To be done:
1 > In the proof text, retype everything from "Proof (from ABPW): Define" down to "concludes the proof.".
2 > Extend the proof text by writing what comes after its last sentence.

----- Text extract -----

Proof: The last sentence of the lemma is obvious. For the linear independence let \lambda \in \R^k be such that \sum_{i=1}^k \lambda_i \tilde{\alpha}_i = 0. Consider a new graph H with vertex set [k] and such that i is connected to j if v_i appears an odd number of times between the times s_j and t_j. This defines an oriented graph, however if i is connected to j but j is not connected to i then one has \tilde{\alpha}_j(v_iv_j) \in \{-2,2\} while \tilde{\alpha}_i(v_iv_j)=0 (and furthermore for any m \not\in \{i,j\}, \tilde{\alpha}_m(v_iv_j)=0) and thus \lambda_j=0. In other words we can consider a subset of [k] where H is an undirected graph, and outside of this subset \lambda is identically zero. To reduce notation we simply assume that H is undirected. Next we observe that if i and j are connected then one must have \tilde{\alpha}_j(v_iv_j)= - \tilde{\alpha}_i(v_iv_j) (this uses the fact that we look at the {\em first} consecutive times at which the vertices move) and in particular (again using that for any m \not\in \{i,j\}, \tilde{\alpha}_m(v_iv_j)=0) one must have \lambda_i=\lambda_j. Now let C be some connected component of H, and let \lambda_C be the unique value of \lambda on C. Noting that the \tilde{\alpha}‘s corresponding to different components of H have difference support (more precisely with C_E := \cup_{j \in C} \{e \ni j\} one has for any i \in C, \tilde{\alpha}_i |_{C_E^c} = 0 and for any i \not\in C, \tilde{\alpha}_i |_{C_E}=0) one obtains \lambda_C \sum_{i \in C} \tilde{\alpha}_i = 0. On the other hand since the sequence of moves is improving one must have \sum_{i \in C} \tilde{\alpha}_i \neq 0, which implies \lambda_C = 0 and finally \lambda = 0 (thus concluding the proof of the linear independence).

Combinatorial step

Lemma: Let v_1, \hdots, v_{2n} \in V. There exists \ell \in \mathbb{N} and i \in [2n - \ell] such that the number of vertices that repeat at least twice in the segment v_i, \hdots, v_{i + \ell} is at least \ell / (2 \log_2(n)).

Proof (from ABPW): Define the surplus of a sequence to be the difference between the number of elements and the number of distinct elements in the sequence. Let s_{\ell} be the maximum surplus in any segment of length \ell in v_1, \hdots, v_{2n}. Observe that s_{2n} \geq n. Let us now assume that for any segment of length \ell, the number of vertices that repeat at least twice is at most \epsilon \ell. Then one has by induction

    \[s_{2n} \leq 2 s_{n} + \epsilon 2n \leq 2 \epsilon n \log_2(n) .\]

This shows that \epsilon has to be greater than 1/(2 \log_2(n)) which concludes the proof.

----- Records provided -----

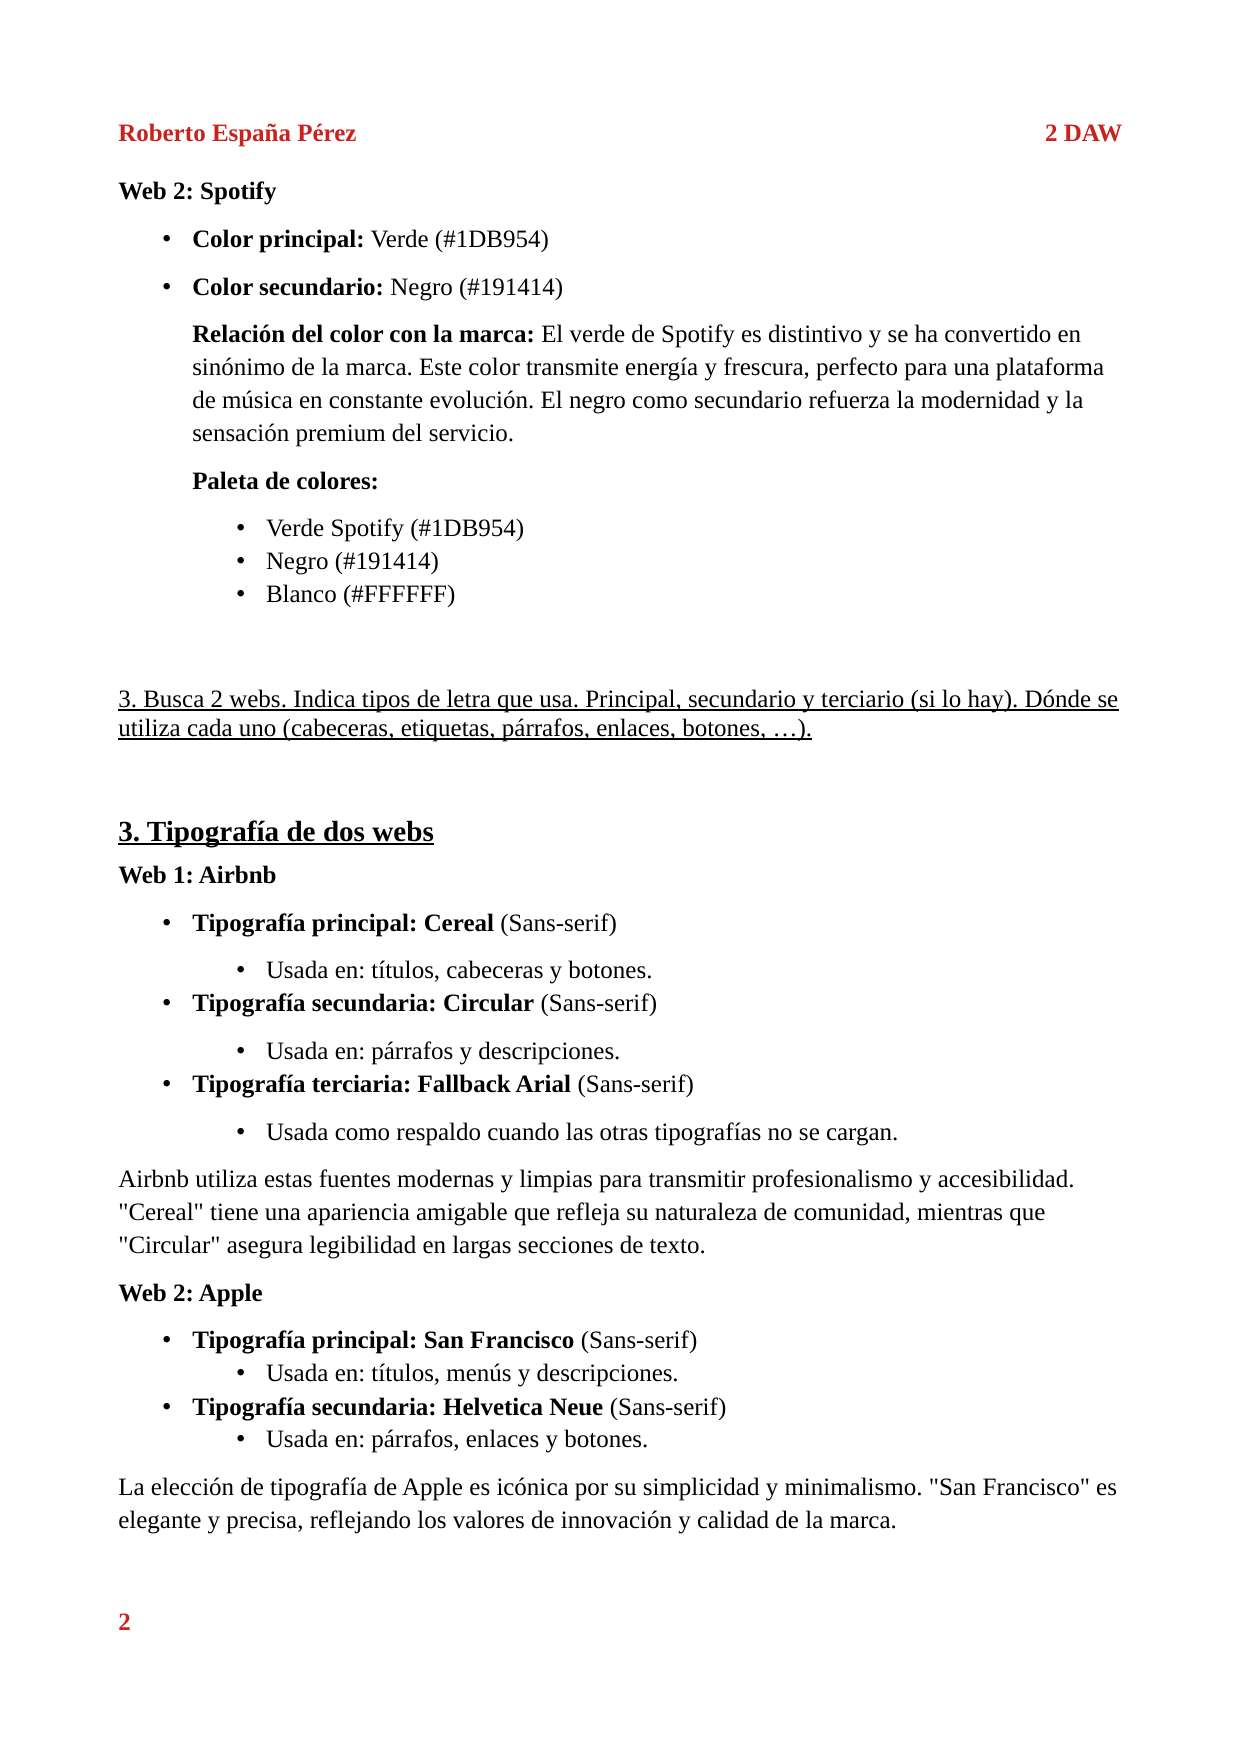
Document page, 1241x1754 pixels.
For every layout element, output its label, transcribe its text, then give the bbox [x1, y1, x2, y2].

list Tipografía terciaria: Fallback Arial (Sans-serif) [162, 1069, 1122, 1098]
list Tipografía principal: San Francisco (Sans-serif) [162, 1326, 1122, 1354]
list Tipografía secundaria: Circular (Sans-serif) [162, 988, 1122, 1017]
list Usada en: títulos, menús y descripciones. [236, 1358, 1122, 1387]
list Blanco (#FFFFFF) [236, 579, 1122, 608]
text 3. Busca 2 webs. Indica tipos de letra que usa. Principal, secundario y terciario (si lo hay). Dónde se utiliza cada uno (cabeceras, etiquetas, párrafos, enlaces, botones, …). [118, 684, 1122, 742]
text La elección de tipografía de Apple es icónica por su simplicidad y minimalismo. "San Francisco" es elegante y precisa, reflejando los valores de innovación y calidad de la marca. [118, 1472, 1122, 1534]
text Web 2: Apple [118, 1278, 1122, 1307]
subtitle 3. Tipografía de dos webs [118, 814, 1122, 848]
list Usada como respaldo cuando las otras tipografías no se cargan. [236, 1117, 1122, 1145]
list Negro (#191414) [236, 546, 1122, 575]
list Usada en: párrafos, enlaces y botones. [236, 1424, 1122, 1453]
text Web 2: Spotify [118, 176, 1122, 205]
list Usada en: títulos, cabeceras y botones. [236, 955, 1122, 984]
list Verde Spotify (#1DB954) [236, 513, 1122, 542]
list Paleta de colores: [162, 466, 1122, 494]
list Tipografía secundaria: Helvetica Neue (Sans-serif) [162, 1392, 1122, 1420]
list Usada en: párrafos y descripciones. [236, 1036, 1122, 1065]
text Web 1: Airbnb [118, 860, 1122, 889]
list Color secundario: Negro (#191414) [162, 272, 1122, 300]
list Tipografía principal: Cereal (Sans-serif) [162, 908, 1122, 937]
list Relación del color con la marca: El verde de Spotify es distintivo y se ha convertido en sinónimo de la marca. Este color transmite energía y frescura, perfecto para una plataforma de música en constante evolución. El negro como secundario refuerza la modernidad y la sensación premium del servicio. [162, 319, 1122, 447]
text Airbnb utiliza estas fuentes modernas y limpias para transmitir profesionalismo y accesibilidad. "Cereal" tiene una apariencia amigable que refleja su naturaleza de comunidad, mientras que "Circular" asegura legibilidad en largas secciones de texto. [118, 1164, 1122, 1259]
list Color principal: Verde (#1DB954) [162, 224, 1122, 253]
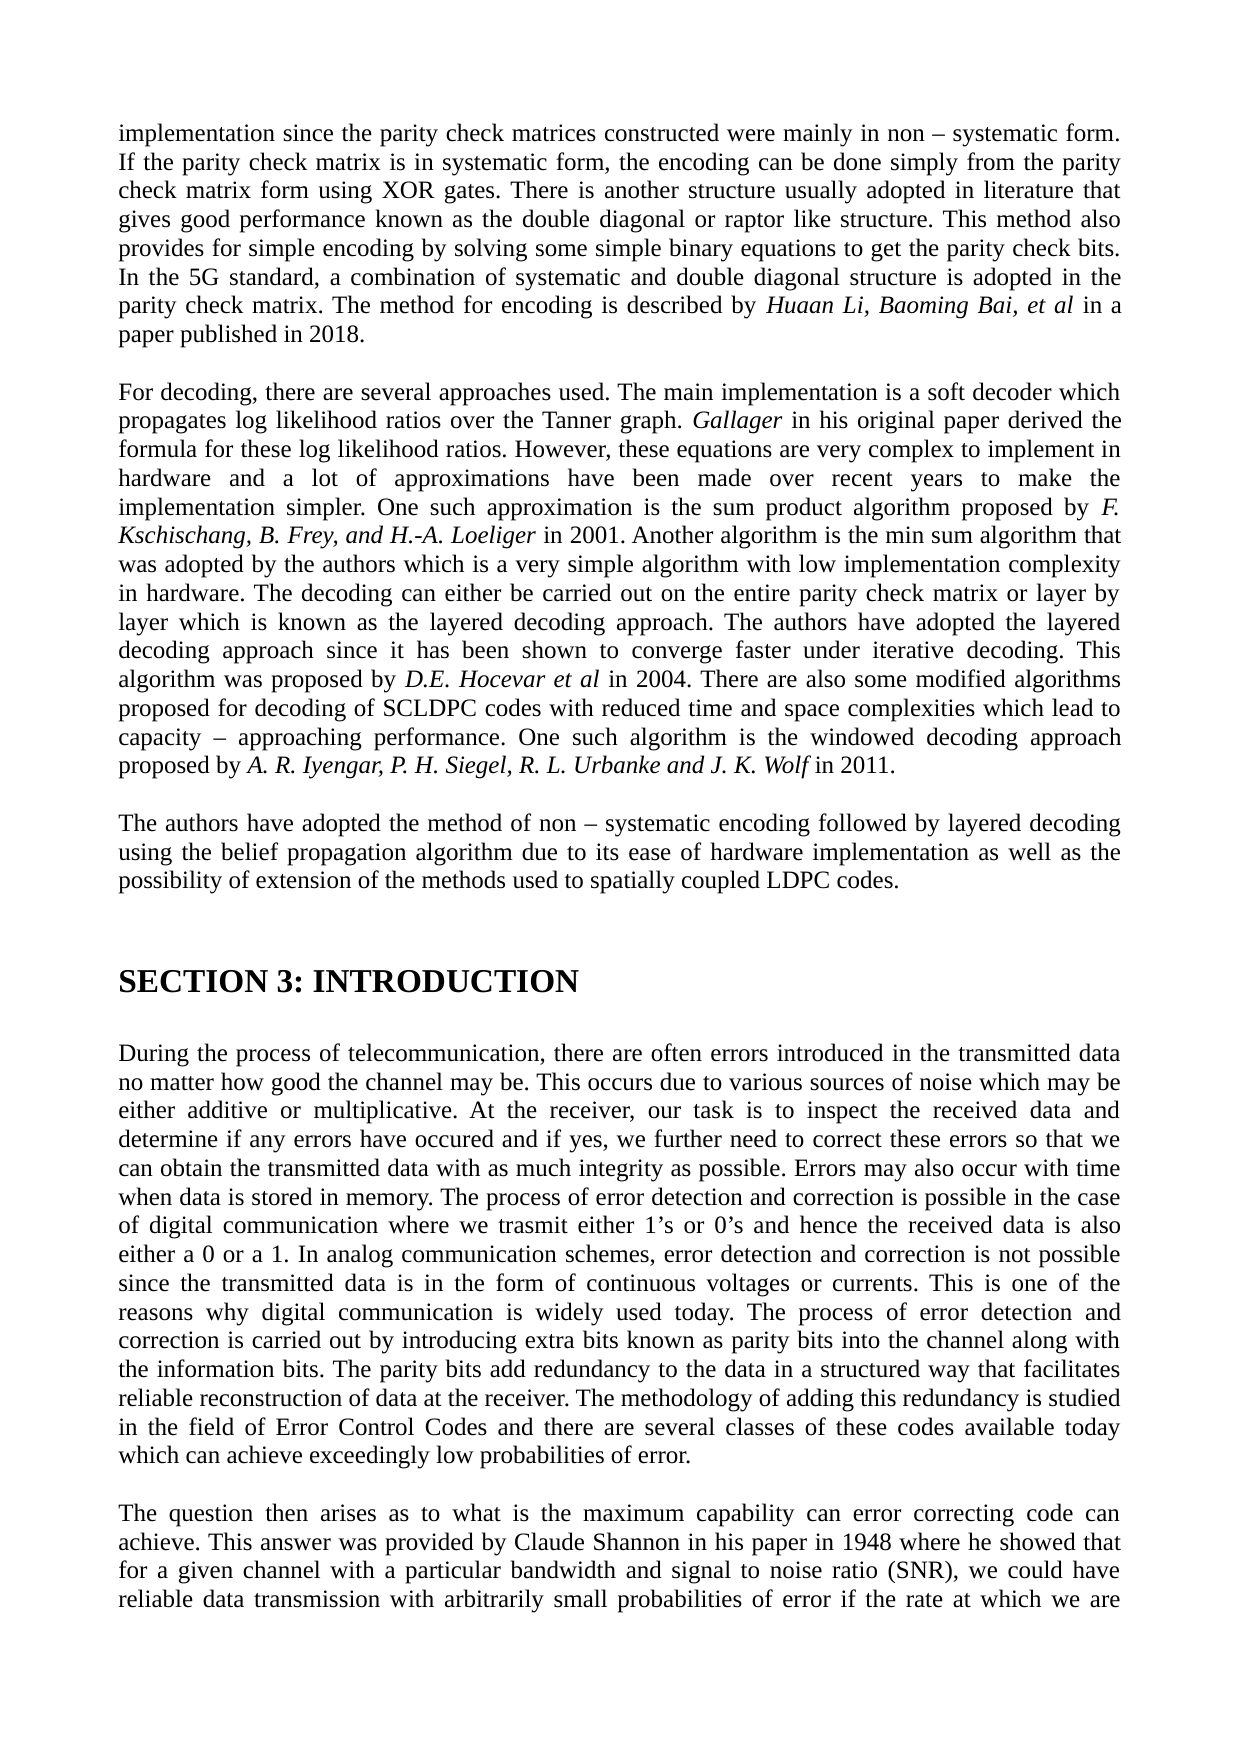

-----

Per-task answers:
1 >
Proof (from ABPW): Define the surplus of a sequence to be the difference between the number of elements and the number of distinct elements in the sequence. Let s_{\ell} be the maximum surplus in any segment of length \ell in v_1, \hdots, v_{2n}. Observe that s_{2n} \geq n. Let us now assume that for any segment of length \ell, the number of vertices that repeat at least twice is at most \epsilon \ell. Then one has by induction

    \[s_{2n} \leq 2 s_{n} + \epsilon 2n \leq 2 \epsilon n \log_2(n) .\]

This shows that \epsilon has to be greater than 1/(2 \log_2(n)) which concludes the proof.

2 >
Putting things together

We want to show that with \epsilon = 1/(\phi n^{\log(n)})^c one has

    \[\mathbb{P}(\exists (\sigma_0, L) \; \epsilon-\text{slow and} \; |L| = 2n) = o(1) .\]

By the combinatorial lemma we know that it is enough to show that:

    \begin{align*} & \sum_{\ell=1}^{2n} \mathbb{P}(\exists (\sigma_0, L) \; \epsilon-\text{slow}, \; |L| = \ell, \; \text{and} \\ & \text{L has at least} \; \ell/(2 \log_2(n)) \; \text{repeating vertices}) = o(1) . \end{align*}

Now using the probability lemma together with the linear algebra lemma (and observing that critically \tilde{\alpha} only depends on the value of \sigma at the vertices in L, and thus the union bound over \sigma_0 only gives a 2^{\ell} factor instead of 2^{n}) one obtains that the above probability is bounded by

    \[2^{\ell} n^{\ell} (\phi \epsilon)^{\ell/(2 \log_2(n))} ,\]

which concludes the proof of the Etscheid and Roglin result.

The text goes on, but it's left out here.